A grande questão são os preços do suíno nos EUA, e por que sua cotação não subiu se todos os fatores abordados nesta análise mostram aumento das exportações de carne suína para a China e um aperto da oferta de suínos nos EUA. Contudo, nas últimas semanas, os futuros fizeram o oposto, e caíram.

Acredito que a resposta a esse dilema é timing e o fato de que os mercados norte-americanos acreditavam que as exportações de carne suína para a China aumentariam mais cedo, o que impulsionou o mercado futuro em fevereiro e março (veja abaixo). Os preços de carcaça permaneceram estáveis em abril e maio, quando o mercado de suínos dos EUA perdeu força devido à forte produção doméstica e às questões em curso com o México e imposições de tarifas.

Penso que o mercado nos EUA está relutante em cometer o mesmo erro pela segunda vez e está esperando para ver os próximos dados de exportação de carne suína, os números reais embarcados e uma queda na oferta interna à medida que os volumes serão destinados para a China – está prestes a acontecer.

A razão para a estagnação na China é descrita acima, por meio do aumento do abate de suínos em fevereiro e março, grandes estoques de carne suína congelada que estão sendo armazenados em todo o país, e a queda do consumo de carne suína (estimada em 15%).

Ao meu ver, isso mudou na última semana, com os preços da carcaça suína na China começando a melhorar, o que indica uma queda na oferta – os abates começaram a cair e só se pode supor que os estoques de carne suína congelada estão começando a cair também.

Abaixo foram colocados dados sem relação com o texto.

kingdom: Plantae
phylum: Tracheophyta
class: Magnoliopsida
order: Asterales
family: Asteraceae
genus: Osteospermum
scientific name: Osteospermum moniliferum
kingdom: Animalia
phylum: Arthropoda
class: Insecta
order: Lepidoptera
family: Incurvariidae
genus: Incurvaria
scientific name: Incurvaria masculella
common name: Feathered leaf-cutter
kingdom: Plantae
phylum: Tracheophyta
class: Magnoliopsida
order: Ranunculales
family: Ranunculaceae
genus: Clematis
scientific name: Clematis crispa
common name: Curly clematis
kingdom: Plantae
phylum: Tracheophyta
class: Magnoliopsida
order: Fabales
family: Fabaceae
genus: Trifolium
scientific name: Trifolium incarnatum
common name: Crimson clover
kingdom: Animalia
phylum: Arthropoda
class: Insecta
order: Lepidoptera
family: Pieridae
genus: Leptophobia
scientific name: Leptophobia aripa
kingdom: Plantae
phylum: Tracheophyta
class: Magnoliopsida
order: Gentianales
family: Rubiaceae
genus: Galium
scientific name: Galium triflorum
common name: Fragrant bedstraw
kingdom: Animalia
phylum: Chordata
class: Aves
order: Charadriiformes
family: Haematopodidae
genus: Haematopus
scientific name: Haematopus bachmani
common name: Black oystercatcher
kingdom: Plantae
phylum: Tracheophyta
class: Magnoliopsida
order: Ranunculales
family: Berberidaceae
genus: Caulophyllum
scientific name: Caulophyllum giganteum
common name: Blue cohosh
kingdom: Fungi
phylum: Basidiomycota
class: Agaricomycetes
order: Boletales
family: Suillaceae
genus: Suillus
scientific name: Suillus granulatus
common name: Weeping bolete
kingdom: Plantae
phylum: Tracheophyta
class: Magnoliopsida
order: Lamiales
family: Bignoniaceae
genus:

Alguns aspectos importantes para monitorar nos próximos meses:

  •         A inspeção do governo da China sobre a presença do vírus nos estoques de carne de porco congeladas, uma vez que isso pode levar a uma queda significativa dos estoques, posto que os volumes contaminados serão destruídos;
  •         O pipeline de suprimento de carne suína foi, de certa forma, mascarado pelos maiores estoques congelados. Mas, à medida que estes caem e o mercado chinês procura por suínos próximos ao estado de terminação, que não mais existem neste ponto, o fornecimento doméstico de carne suína pode cair muito – As quedas mensais do rebanho são críticas.
  •         As exportações de carne suína divulgadas pelo USDA são um indicador importante, mas é amplamente aceito que elas não são totalmente confiáveis – os embarques reais de carne suína serão o indicador mais verdadeiro, e infelizmente, têm um atraso de 6 semanas. Neste cenário, ao meu ver, agosto será um mês determinante para verificar os preços de carne suína nos EUA, já que os dados reais de exportação serão disponibilizados.